Siempre se ha hablado de política en el bar del Tío Cuco, y esta semana, si es posible, todavía más.
Después de la emisión del Salvados del domingo, con unos asombrosos cinco millones de espectadores asistiendo a un inusual debate político sin tiempos medidos ni tribunas, han sido muchos los que se han acercado a ver el escenario del encuentro entre Albert Rivera y Pablo Iglesias de cerca. En la mañana que pasamos allí, este miércoles, nos encontramos con un grupo de funcionarios que han ido a tomarse el café y sacarse la foto en la mesa del encuentro, un vecino del barrio que llevaba quince años sin ir y al ver el debate reconoció el bar de su infancia, numerosas personas que al pasar por la puerta reconocen el interior y aprovechan para fotografiarlo y otros que, sorprendidos por la presencia de la cámara, inquieren qué hacemos allí. “Ah, por lo de la tele”, comentan con tranquilidad.
Los habituales del Tío Cuco se toman el interés generado con una mezcla de curiosidad e indiferencia. Algunos se interesan por el medio y por cuándo se podrá ver, por si salen ellos, y otros huyen de la cámara. La que atiende a todos con paciencia infinita es Cecilia, la propietaria del bar desde que lo heredó de sus padres quince años atrás, tras vivir durante una época en Lisboa. Muchos le han comentado que da muy bien en cámara y que hablaba con mucha claridad con dos de los candidatos a futuro presidente del gobierno. Ella no ha visto el programa todavía, en parte por falta de tiempo. Sí estuvo atenta durante las casi cuatro horas que duró la grabación del debate-conversación entre Rivera e Iglesias: “Me sorprendió su buena sintonía”, comenta mientras sirve cafés en vaso y prepara bikinis (sándwiches mixtos) a la clientela.

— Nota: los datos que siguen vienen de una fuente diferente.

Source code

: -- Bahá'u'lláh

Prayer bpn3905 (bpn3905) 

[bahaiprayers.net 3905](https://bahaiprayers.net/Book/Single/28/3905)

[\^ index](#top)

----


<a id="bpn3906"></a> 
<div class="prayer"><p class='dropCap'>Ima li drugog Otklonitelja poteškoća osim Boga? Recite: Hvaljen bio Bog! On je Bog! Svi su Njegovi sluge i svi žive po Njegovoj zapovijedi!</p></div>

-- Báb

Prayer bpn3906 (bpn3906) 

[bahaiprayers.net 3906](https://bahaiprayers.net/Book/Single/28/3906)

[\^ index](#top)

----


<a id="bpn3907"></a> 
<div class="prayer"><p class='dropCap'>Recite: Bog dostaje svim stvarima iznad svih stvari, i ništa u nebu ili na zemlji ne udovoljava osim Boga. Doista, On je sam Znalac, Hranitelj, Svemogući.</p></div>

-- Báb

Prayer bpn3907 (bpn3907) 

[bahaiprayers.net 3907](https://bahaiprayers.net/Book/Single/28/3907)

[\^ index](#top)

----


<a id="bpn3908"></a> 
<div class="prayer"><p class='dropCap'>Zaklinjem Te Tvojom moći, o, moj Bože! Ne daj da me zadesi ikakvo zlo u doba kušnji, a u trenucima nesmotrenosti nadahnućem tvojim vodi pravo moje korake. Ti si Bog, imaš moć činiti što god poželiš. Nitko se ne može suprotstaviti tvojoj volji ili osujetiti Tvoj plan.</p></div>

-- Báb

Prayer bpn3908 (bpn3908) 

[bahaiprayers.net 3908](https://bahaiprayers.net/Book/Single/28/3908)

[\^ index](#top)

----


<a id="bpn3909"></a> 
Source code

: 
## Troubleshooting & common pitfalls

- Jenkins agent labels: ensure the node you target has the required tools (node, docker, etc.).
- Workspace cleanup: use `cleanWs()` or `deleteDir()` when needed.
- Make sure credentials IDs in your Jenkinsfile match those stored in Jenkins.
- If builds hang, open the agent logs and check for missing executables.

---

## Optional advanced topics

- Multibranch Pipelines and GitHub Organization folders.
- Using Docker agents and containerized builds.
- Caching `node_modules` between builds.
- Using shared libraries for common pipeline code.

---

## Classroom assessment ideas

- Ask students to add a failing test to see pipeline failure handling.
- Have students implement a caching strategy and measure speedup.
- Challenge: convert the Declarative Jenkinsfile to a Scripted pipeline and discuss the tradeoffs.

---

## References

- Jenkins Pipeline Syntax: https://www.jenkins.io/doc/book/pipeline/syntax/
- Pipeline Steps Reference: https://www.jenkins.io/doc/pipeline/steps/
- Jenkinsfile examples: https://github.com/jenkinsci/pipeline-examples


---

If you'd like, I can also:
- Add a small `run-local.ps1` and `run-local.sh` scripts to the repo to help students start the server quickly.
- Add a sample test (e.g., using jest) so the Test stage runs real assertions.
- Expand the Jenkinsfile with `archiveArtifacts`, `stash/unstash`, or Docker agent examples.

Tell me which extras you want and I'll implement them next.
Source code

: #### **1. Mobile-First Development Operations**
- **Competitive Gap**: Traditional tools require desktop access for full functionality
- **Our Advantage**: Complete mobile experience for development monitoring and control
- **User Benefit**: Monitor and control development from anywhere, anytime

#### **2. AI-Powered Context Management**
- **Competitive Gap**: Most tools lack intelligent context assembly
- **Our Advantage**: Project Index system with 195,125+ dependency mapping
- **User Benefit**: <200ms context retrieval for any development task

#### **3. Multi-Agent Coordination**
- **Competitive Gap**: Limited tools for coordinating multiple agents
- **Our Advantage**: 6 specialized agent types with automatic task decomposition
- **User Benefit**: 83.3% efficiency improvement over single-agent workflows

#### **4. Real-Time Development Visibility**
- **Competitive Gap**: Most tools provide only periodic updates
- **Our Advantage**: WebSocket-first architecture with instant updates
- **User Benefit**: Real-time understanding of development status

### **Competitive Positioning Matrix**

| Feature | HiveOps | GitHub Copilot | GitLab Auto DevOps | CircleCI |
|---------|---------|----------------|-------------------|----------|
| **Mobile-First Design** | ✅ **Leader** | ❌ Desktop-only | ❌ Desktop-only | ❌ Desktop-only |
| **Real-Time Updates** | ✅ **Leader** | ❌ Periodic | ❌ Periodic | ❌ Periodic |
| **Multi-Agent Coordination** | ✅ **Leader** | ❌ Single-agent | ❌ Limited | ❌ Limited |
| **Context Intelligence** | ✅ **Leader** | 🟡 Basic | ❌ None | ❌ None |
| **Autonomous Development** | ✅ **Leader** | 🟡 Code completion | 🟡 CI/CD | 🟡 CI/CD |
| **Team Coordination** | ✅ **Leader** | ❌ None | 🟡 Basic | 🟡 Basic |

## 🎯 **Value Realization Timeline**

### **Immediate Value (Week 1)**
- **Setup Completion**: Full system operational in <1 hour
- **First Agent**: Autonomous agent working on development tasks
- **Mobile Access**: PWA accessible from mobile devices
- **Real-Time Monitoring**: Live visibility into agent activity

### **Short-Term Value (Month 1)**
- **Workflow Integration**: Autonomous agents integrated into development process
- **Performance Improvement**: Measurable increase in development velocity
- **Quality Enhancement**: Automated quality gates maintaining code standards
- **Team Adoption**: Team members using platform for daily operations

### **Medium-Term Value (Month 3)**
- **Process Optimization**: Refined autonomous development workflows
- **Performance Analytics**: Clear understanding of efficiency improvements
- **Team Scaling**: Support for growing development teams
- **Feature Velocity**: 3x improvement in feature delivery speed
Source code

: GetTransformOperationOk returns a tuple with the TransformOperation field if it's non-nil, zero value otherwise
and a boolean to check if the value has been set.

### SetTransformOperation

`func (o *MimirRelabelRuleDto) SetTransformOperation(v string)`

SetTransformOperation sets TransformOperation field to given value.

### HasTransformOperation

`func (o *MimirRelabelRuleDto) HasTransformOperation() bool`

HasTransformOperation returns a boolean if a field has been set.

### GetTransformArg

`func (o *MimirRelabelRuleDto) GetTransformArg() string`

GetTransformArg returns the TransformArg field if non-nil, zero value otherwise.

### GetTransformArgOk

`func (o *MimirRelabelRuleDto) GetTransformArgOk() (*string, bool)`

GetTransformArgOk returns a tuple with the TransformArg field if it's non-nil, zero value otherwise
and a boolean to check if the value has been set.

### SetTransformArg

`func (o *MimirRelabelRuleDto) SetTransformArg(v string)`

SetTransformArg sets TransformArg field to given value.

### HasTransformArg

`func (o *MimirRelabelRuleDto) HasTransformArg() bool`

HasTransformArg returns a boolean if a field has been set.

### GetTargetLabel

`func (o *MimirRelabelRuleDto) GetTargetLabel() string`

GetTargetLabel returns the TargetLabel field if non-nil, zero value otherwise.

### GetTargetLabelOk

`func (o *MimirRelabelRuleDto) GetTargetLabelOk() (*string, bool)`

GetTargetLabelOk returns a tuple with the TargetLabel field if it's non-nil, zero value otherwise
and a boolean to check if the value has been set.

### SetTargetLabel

Le ha quedado de recuerdo la mesa en la que se desarrolló el debate. Como el bar del Tío Cuco sólo tiene mesas rectangulares y su tamaño no era apropiado para una conversación a tres ante una cámara, la producción de Salvados trajo dos tablas redondas de una formica muy similar a la de las mesas e instalaron una, sin atornillarla siquiera. Por eso vibraban tanto los vasos de café cuando Pablo Iglesias golpeó con el puño la mesa.
Ante la sugerencia de añadir algún cartel que señale “el asiento de Pablo” o “el asiento de Albert”, Cecilia sonríe con ironía. “Hasta han venido a preguntarme cuál es la especialidad del bar”, nos cuenta. Tiene muy claro lo que piensa, pero es discreta. Con sensatez, sabe que el interés por el local pasará rápido, aunque ahora no deje de generar sorpresas.
Cecilia no ha tocado la imagen de su bar desde su inauguración en 1976. Y sabe que esa imagen ha pasado, de una rocambolesca manera, a la posteridad. Con sus baldosas, su formica y sus lámparas de los 70, forma parte ya de un pequeño capítulo de la historia de la televisión de nuestro país y también otro de la comunicación política, igual que la tan comentada en su día cocina de Pablo Iglesias.La escena de dos de los representantes más emblemáticos de los trascendentales cambios políticos de nuestros tiempos sentados a ambos lados de Jordi Évole en el contexto del Tío Cuco tiene una fuerza icónica que hará que permanezca en nuestra memoria mucho después de que las papeletas de las futuras elecciones sean destruidas.